[Stored data entries]
/---

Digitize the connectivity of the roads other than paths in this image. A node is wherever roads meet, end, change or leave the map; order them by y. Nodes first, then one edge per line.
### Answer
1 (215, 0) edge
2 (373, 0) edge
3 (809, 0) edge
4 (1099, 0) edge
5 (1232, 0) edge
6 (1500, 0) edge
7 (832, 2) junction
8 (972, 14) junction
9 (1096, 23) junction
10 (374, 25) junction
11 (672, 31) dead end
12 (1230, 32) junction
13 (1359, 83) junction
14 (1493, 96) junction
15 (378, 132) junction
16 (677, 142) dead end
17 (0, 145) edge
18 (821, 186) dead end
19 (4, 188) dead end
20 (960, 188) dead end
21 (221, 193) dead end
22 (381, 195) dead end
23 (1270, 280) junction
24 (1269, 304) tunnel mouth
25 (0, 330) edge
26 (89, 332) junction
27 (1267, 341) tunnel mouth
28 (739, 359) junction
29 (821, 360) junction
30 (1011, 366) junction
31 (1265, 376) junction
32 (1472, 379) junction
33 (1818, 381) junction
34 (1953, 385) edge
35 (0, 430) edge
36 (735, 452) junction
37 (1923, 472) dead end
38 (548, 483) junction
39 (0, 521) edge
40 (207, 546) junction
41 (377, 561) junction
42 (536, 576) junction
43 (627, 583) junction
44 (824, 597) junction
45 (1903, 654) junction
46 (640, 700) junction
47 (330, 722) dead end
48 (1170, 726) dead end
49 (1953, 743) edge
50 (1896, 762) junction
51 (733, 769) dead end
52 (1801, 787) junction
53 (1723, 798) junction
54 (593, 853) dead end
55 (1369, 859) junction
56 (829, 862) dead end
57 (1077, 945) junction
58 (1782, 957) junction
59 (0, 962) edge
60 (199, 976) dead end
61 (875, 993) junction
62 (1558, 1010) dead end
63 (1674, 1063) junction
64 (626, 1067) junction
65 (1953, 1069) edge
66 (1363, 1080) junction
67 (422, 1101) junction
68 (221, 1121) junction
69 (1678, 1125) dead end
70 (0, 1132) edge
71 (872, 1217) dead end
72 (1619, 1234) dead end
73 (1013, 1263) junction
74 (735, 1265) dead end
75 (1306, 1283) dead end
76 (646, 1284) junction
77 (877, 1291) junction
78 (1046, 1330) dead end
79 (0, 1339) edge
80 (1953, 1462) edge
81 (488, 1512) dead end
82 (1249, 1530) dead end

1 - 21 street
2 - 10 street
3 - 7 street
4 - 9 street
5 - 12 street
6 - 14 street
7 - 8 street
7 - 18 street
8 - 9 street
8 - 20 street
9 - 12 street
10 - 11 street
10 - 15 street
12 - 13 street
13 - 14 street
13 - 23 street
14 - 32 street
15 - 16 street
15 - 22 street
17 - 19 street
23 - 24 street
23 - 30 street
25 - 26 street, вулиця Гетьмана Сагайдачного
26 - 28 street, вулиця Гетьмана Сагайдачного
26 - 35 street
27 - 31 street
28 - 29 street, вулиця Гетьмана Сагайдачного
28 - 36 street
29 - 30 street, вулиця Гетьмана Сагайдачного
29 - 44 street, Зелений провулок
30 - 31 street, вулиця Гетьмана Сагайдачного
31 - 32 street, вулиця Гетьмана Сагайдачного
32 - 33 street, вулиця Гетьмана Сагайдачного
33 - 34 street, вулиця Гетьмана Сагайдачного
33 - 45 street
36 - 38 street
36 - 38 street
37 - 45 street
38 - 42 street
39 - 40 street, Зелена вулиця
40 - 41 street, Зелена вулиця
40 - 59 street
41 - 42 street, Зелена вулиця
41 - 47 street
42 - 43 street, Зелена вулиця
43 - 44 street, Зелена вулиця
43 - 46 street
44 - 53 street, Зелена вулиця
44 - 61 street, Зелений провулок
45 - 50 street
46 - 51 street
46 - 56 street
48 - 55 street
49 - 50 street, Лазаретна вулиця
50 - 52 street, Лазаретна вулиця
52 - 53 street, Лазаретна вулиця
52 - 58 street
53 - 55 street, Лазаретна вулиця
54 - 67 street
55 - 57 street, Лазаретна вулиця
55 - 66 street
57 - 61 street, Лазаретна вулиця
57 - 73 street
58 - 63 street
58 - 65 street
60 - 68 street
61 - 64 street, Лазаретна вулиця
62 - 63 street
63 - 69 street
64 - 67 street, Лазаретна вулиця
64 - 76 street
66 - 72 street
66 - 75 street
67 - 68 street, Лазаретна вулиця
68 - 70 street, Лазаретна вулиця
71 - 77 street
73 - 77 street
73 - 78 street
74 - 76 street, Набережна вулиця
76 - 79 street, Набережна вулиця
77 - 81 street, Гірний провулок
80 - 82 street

\---

• **WHAT THE TASK ASKS**: Pull each line containing "Лазаретна" from the records.

• **SOLUTION BELOW**:
49 - 50 street, Лазаретна вулиця
50 - 52 street, Лазаретна вулиця
52 - 53 street, Лазаретна вулиця
53 - 55 street, Лазаретна вулиця
55 - 57 street, Лазаретна вулиця
57 - 61 street, Лазаретна вулиця
61 - 64 street, Лазаретна вулиця
64 - 67 street, Лазаретна вулиця
67 - 68 street, Лазаретна вулиця
68 - 70 street, Лазаретна вулиця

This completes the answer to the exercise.